Via Roma guida i visitatori verso il mare. Sulla destra, il trecentesco oratorio di Nostra Signora Assunta, con un bel portale intagliato in ardesia (1555), funge da contenitore di mostre d’arte. La strada termina in piazza Martiri dell’Olivetta, meglio conosciuta come la piazzetta: sotto i suoi portici si succedono negozi e boutique, ristoranti e gelaterie, che fanno corona anche al porticciolo.

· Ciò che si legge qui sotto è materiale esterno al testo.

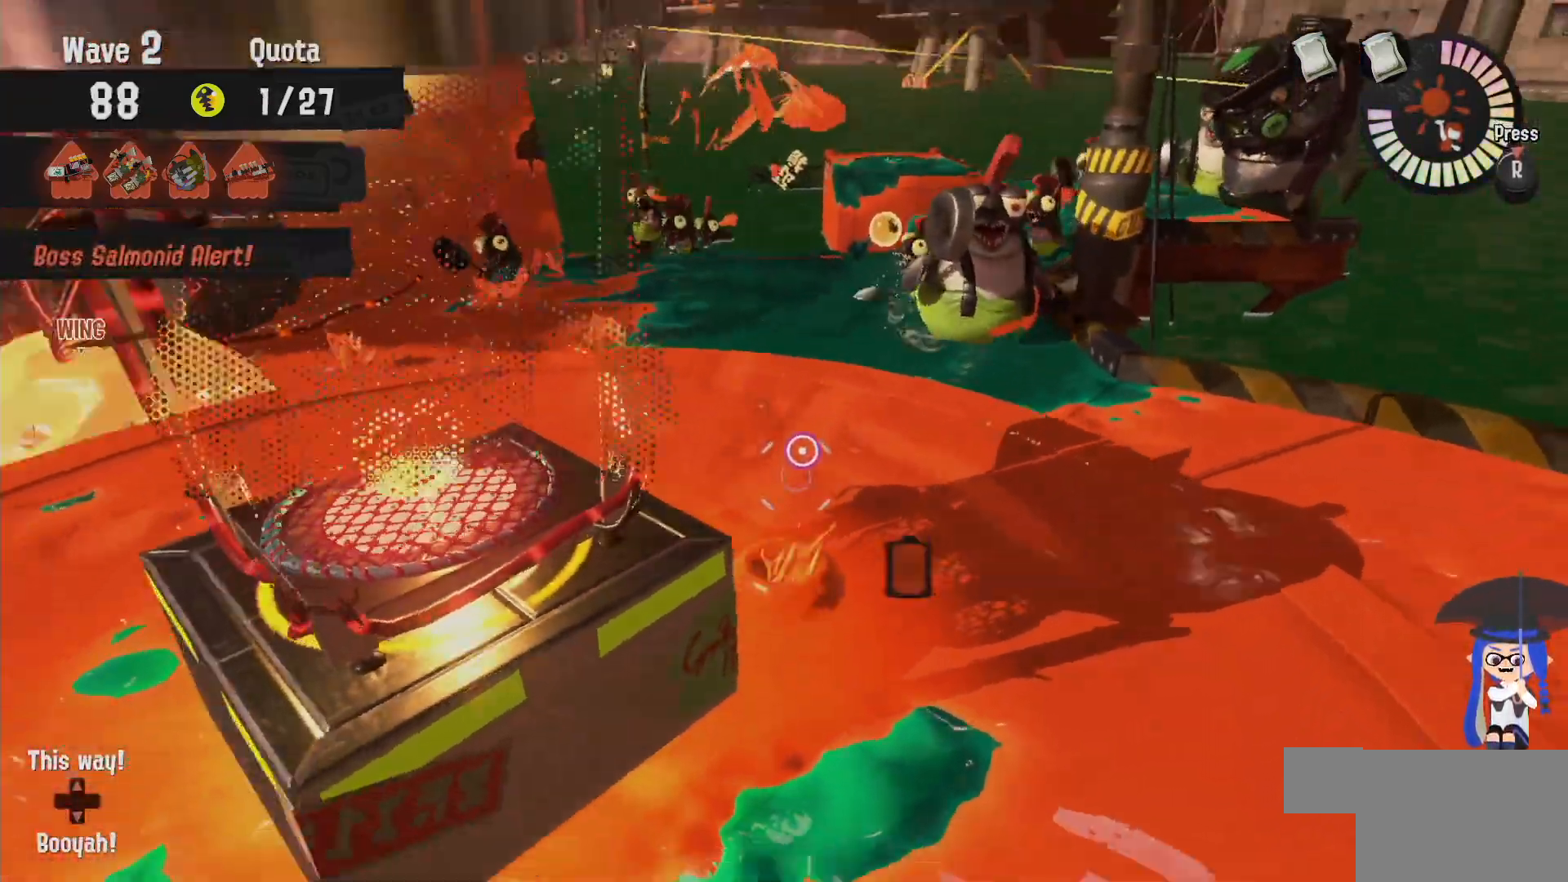
{"dt_ms": 1000, "buttons": [], "left_stick": "up-right", "right_stick": "center"}
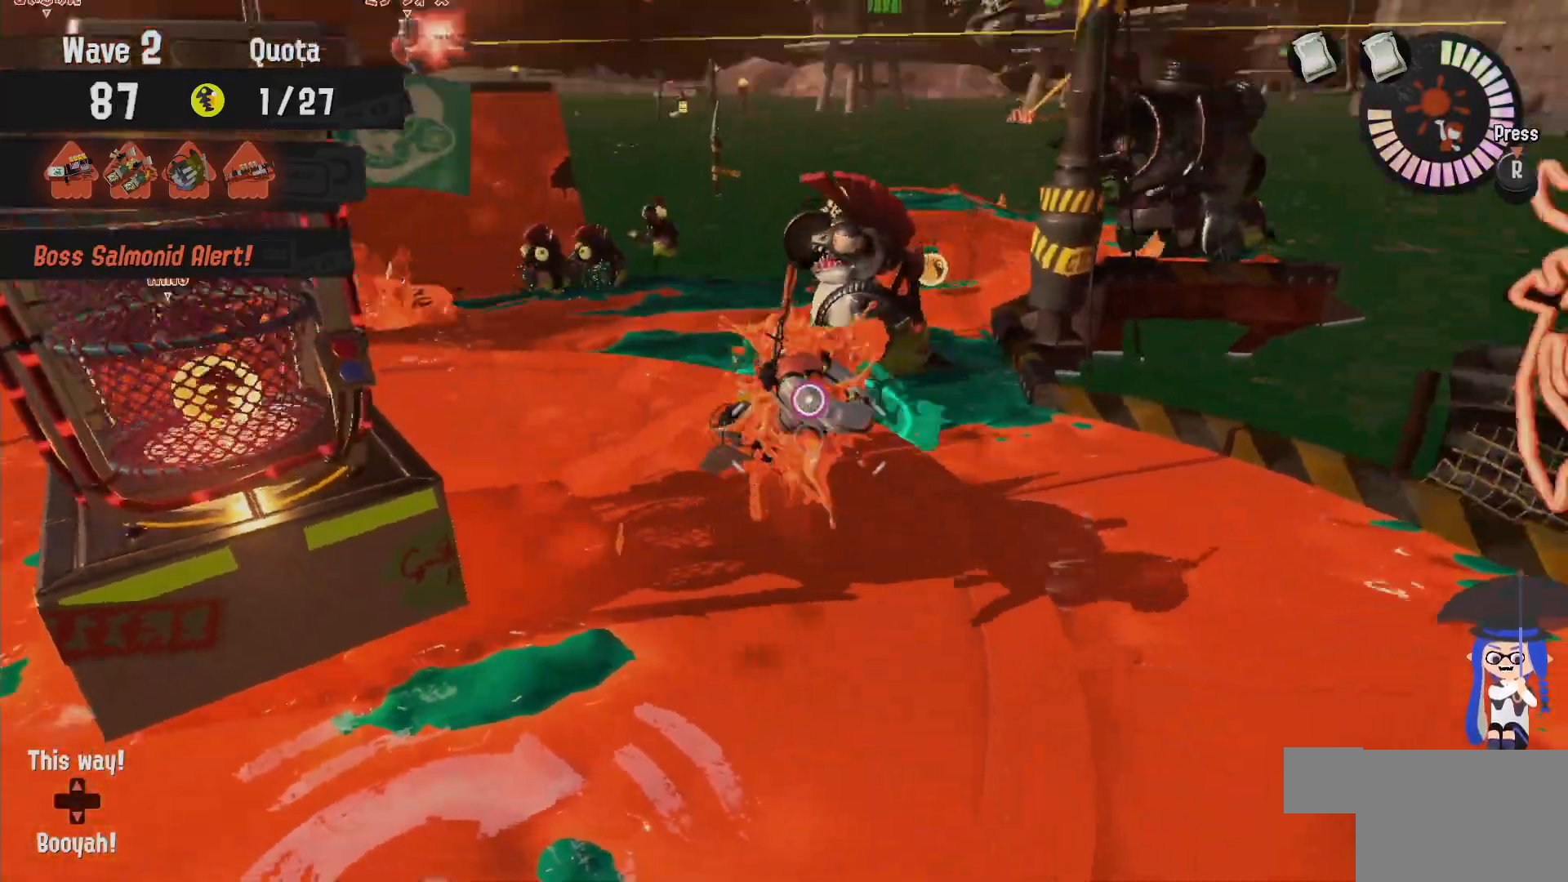
{"dt_ms": 500, "buttons": [], "left_stick": "right", "right_stick": "center", "events": [[483, "left_stick", "right"]]}
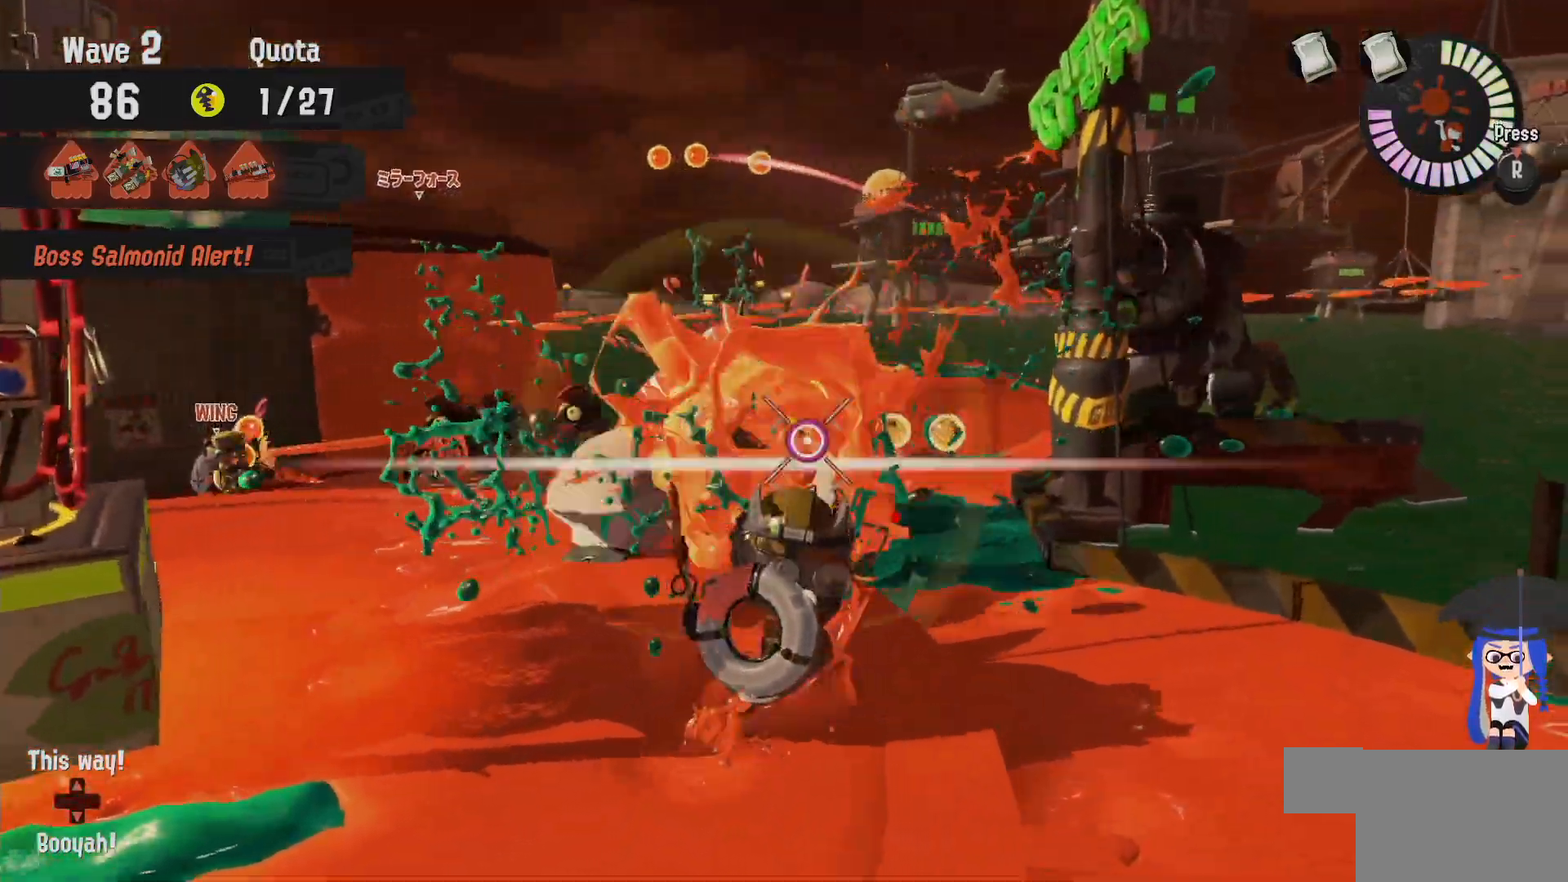
{"dt_ms": 500, "buttons": ["L2"], "left_stick": "center", "right_stick": "center", "events": [[33, "L2", "down"], [150, "left_stick", "down-left"], [350, "left_stick", "center"]]}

Alle spalle della piazza fa capolino, sulla sinistra, la chiesa di S. Martino, edificata nel secolo XII in stile romanico lombardo; deve l’aspetto odierno a un intervento dell’800. La chiesa di S. Giorgio, posta in splendida posizione panoramica sull’istmo alla base del promontorio del Capo, custudisce le reliquie del santo titolare. Proseguendo si giunge al castello Brown, riadattamento (1554-57) di una fortezza medievale; ristrutturato già durante i secoli XVII-XVIII, nel 1870 venne trasformato in residenza privata da Yeats Brown, console britannico nel capoluogo ligure. Nel parco del castello il Centro internazionale di Scultura all’aperto espone opere di Pomodoro, Messina, Marrai, Costa e di altri artisti contemporanei.
Ultima tappa della passeggiata è il faro di punta del Capo. Portofino e le altre località del golfo sono ben attrezzate di centri diving che organizzano immersioni in quest’area, regolamentate. Molte le mete significative: Punta Chiappa, dove furono ritrovati resti romani, e punta della Torretta, dove si trovano colonie di corallo rosso e gorgonie. Immersione facile, infine, è quella alla punta dell’Indiano, che ha profondità limitata.